Ma quanta consapevolezza c’è in merito al tema del ritorno economico? Vignarca spiega: «Quando intervengo in alcune conferenze, chiedo sempre al pubblico qual è la percentuale di Pil che viene dall’industria militare in Italia, in base a quello che leggono sui giornali. Qualcuno dice oltre il 15 per cento, moltissimi tra il 10 e il 15 per cento, quasi tutti dal 5 al 10 per cento, una buona parte tra il 3 e il 5 per cento e quasi nessuno dice l’uno per cento. Ma è proprio l’uno per cento, anzi meno. L’industria militare in Italia, e non solo, è residuale. È una cosa economicamente secondaria e nel nostro Paese impiega meno dello 0,5 per cento della forza lavoro».

Nei giorni dell’annuncio del piano ReArm Europe, dall’altra parte dell’oceano, a New York, si riunivano partner della Campagna Internazionale per l’Abolizione delle Armi Nucleari, per il terzo meeting dei Paesi parte del Trattato delle Nazioni Unite sulla proibizione delle armi nucleari (Tpnw). «Nel suo discorso alla prima sessione, Melissa Parke, direttrice esecutiva della campagna Ican, lo ha detto in modo chiaro: in questo momento buio e difficoltoso non dobbiamo abbassare le aspettative – racconta Vignarca, che ha partecipato ai lavori -. È proprio nel momento in cui c’è l’emergenza più grossa che le aspettative vanno rialzate. Non possiamo più accontentarci della non proliferazione delle armi nucleari. Dobbiamo rilanciare la loro totale eliminazione perché è solo così che ci salviamo. O eliminiamo le armi nucleari o, come diceva Kennedy, saranno queste armi di distruzione a eliminare noi dalla storia».
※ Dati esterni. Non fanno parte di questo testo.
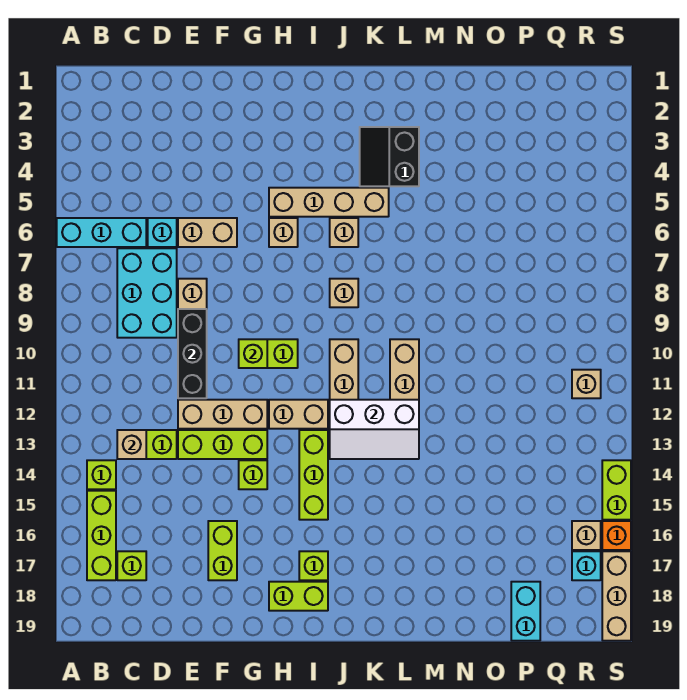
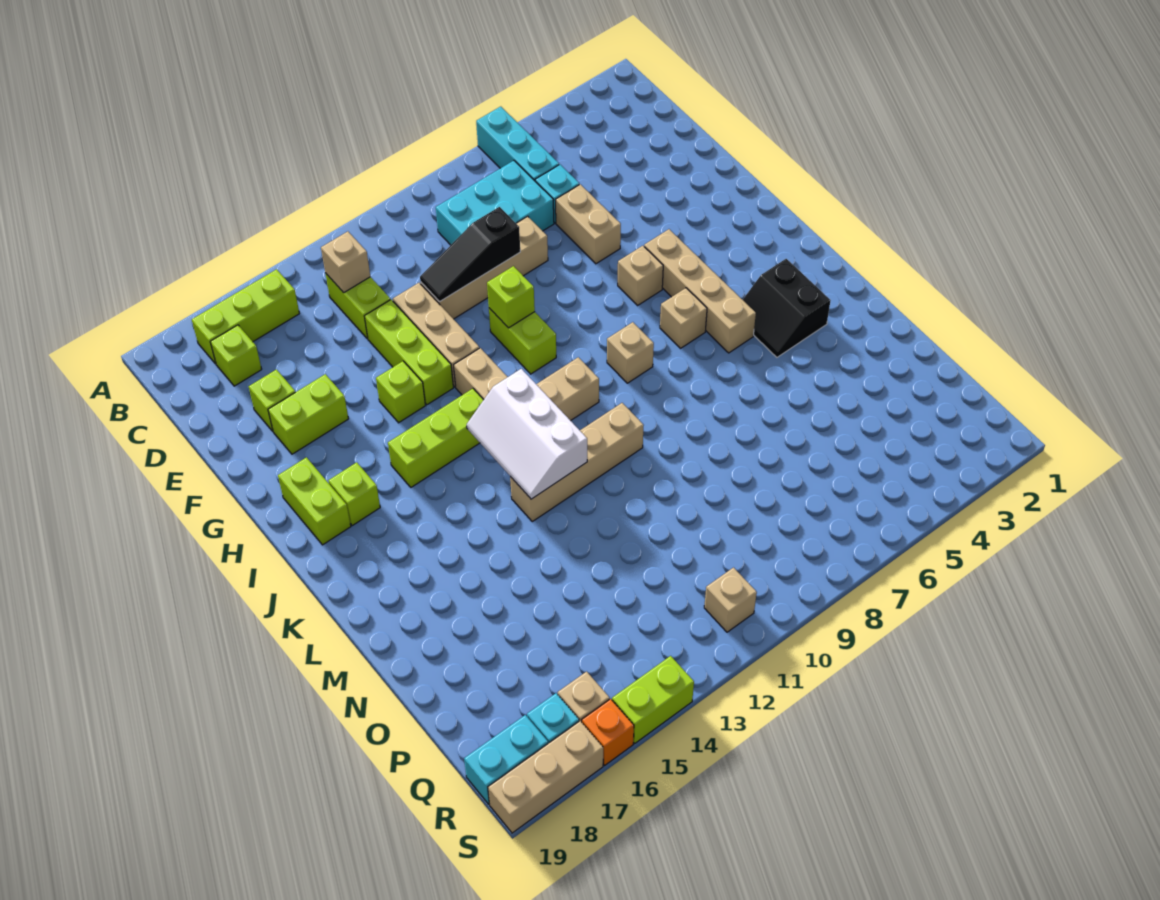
lime brick B14 level 1 -> lime brick E17 level 1
black brick E9:E11 level 2 -> black slope E9:E11 level 2 top 9
black slope K3:L4 level 1 top L -> black slope K3:L4 level 1 top 3
cyan brick P18:P19 level 1 -> cyan brick R18:R19 level 1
Per Vignarca, il lavoro dell’Ican e il Trattato sulla proibizione delle armi nucleari rappresentano un vero cambio di paradigma su cui anche Papa Francesco ha invitato a riflettere. «Papa Francesco ci ha invitato nel 2017 in Vaticano per fare un simposio sulle armi nucleari. Ha capito che il trattato non è solo una norma, una cosa burocratica e formale – il Vaticano è tra i firmatari -, ma è il segno di una nuova vitalità di quel pezzo di mondo, sia come Stati che come società civile, che non crede a questo continuo riarmo. Non è un caso che il Papa, in quella occasione, abbia definito immorale anche il solo possesso delle armi nucleari, non più unicamente l’utilizzo. E questo è importantissimo perché rappresenta un vero cambio di prospettiva».